Die Betriebe werden grösser und „effizienter“; ihre durchschnittliche Grösse hat seit dem Jahr 2000 um einen Viertel zugenommen und beträgt jetzt 19 ha, während die Anzahl der Beschäftigten seit der Jahrhundertwende fast ebenso stark abgenommen und einer von fünf Betrieben aufgehört hat (12). Man darf vermuten, dass der Trend der lokal verwurzelten KMUs ähnlich ist.
Heute noch geben jeden Tag drei Bauernhöfe auf – hauptsächlich kleine. Eine Änderung ist nicht absehbar. Werden die Vorschläge des im Juni veröffentlichten Berichtes des Bundesrates angenommen, werden etwa 1000 Betriebe ihre Direktzahlungsberechtigung verlieren und „maximal 4000 Betriebe unter die Gewerbegrenzen fallen“, so S. Briner vom BLW im Schweizerbauer (14).

Durch diese Entwicklung steigt die Gefahr, dass die Landwirte, statt Lebensmittel zu produzieren, Naherholungsgebiete und Bienenblumenstreifen pflegen. Zusammen mit der einheimischen Produktion verschwinden auch Arbeitsplätze der einheimischen Verarbeiter und ihrer Partner. So ist es umso erstaunlicher, dass der Vorschlag, die AP 14-17 korrekturlos bis 2021 laufen zu lassen, aus der SP kommt. Dass Nationalrat Jans so viele Mit-Parlamentarier gefunden hat, um die Motion zu unterschreiben (15) schockiert, denn bei einer ganzheitlichen Lagebeurteilung zwingt sich eine Korrektur geradezu auf (16).

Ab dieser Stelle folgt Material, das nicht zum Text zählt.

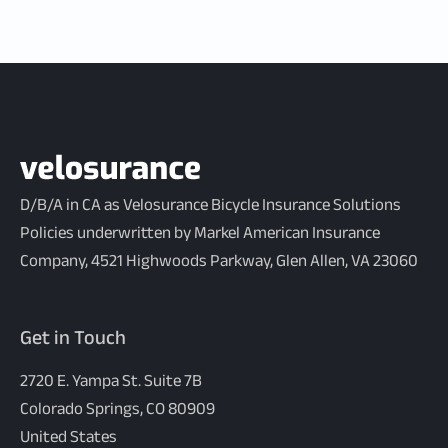
D/B/A in CA as Velosurance Bicycle Insurance Solutions
Policies underwritten by Markel American Insurance
Company, 4521 Highwoods Parkway, Glen Allen, VA 23060
Get in Touch
2720 E. Yampa St. Suite 7B
Colorado Springs, CO 80909
United States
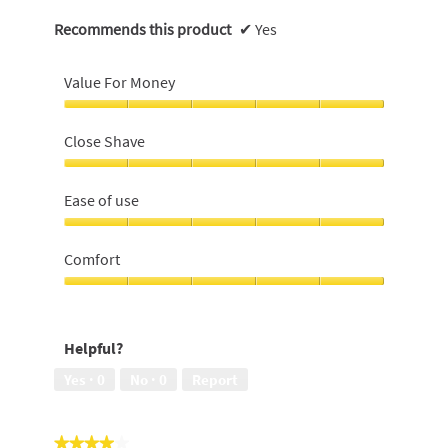
Recommends this product
✔
Yes
Value For Money
Value
For
Close Shave
Money,
5
Close
out
Shave,
Ease of use
of
5
5
out
Ease
of
of
Comfort
5
use,
5
Comfort,
out
5
of
out
Helpful?
5
of
5
Yes ·
0
No ·
0
Report
★★★★★
★★★★★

Wollen wir eine produzierende Landwirtschaft, die gesunde, lokale Lebensmittel herstellt, dann müssen Produktion und Absatz, Produzent und Konsument, Ökologie und Ökonomie aufeinander abgestimmt sein. 147‘812 Menschen haben unterschrieben. Täglich geben drei Bauernhöfe ihren Betrieb auf.